NDC Executive Director Serves on Ed. Dept. Negotiated Rulemaking
This week National Defense Committee Executive Director Bob Carey served as an alternate military and veteran student community negotiator on the Department of Education’s “Reimagining and Improve Student Education” (RISE) negotiated rulemaking committee.
The committee was convened to consider how to implement changes to the federal student loan systemrequired by the One Big Beautiful Bill Act ( Public Law 119–21), signed into law in July. A second negotiated rulemaking—Accountability in Higher Education and Access through Demand-driven Workforce Pell (AHEAD)—will meet in December and January to consider non-loan regulatory reforms, including changes to the 90/10, Financial Transparency, and Gainful Employment Rules.
Defining “professional degrees,” which qualify for higher federal loan limits, was a primary focus of the RISE Committee. While the underlying legislative language specifically states that the list of what defines a “professional degree” is “not an exhaustive list” agreement on how to define these degrees still eludes consensus, and will likely be pushed to the second week of the Committee, currently schedule.

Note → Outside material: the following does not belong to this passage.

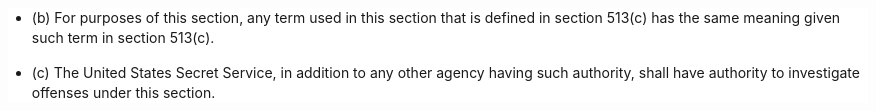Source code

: * (b) For purposes of this section, any term used in this section that is defined in section 513(c) has the same meaning given such term in section 513(c).

* (c) The United States Secret Service, in addition to any other agency having such authority, shall have authority to investigate offenses under this section.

Captain Carey supported expanding the professional degrees list to include programs that are vital to military readiness and veteran medical care and recovery—including occupational, physical, speech therapy, and nursing. Lower loan limits for these fields could reduce the number of graduates available to meet military and Veterans Health Administration clinical provider requirements, creating a worker shortage that could affect national security and the VA’s ability to serve disabled veterans.
Captain Carey also encouraged the Department to take a holistic approach that considers both student loans and regulatory reform in tandem.
“Student loan reform cannot be divorced from the additional exogenous factors of punitive college regulations like the 90/10 Rule, the Financial Transparency Rule, and the Gainful Employment Rule,” NDC wrote in a memo to Education Department leaders and the other Committee negotiators ahead of the RISE committee.
Education benefits are one of the military’s greatest recruiting tools. One study found more than half (53%) of veterans, activity duty personnel, reservists, and National Guard members said they enlisted because of education benefits. And those rates were even higher among women (62%) and minorities (61 to 71%).
“Rules that apply exclusively to career colleges… prevent servicemembers and veterans from freely usingtheir earned education benefits at schools of their choosing,” NDC noted. “Trying to determine appropriate student loan reforms without combining that review with a review of these punitive non-loan college regulations places military and veteran students at a particular disadvantage… A better solution would be to rescind these rules entirely—as was proposed in the House of Representatives’ version of the One Big Beautiful Bill Act.”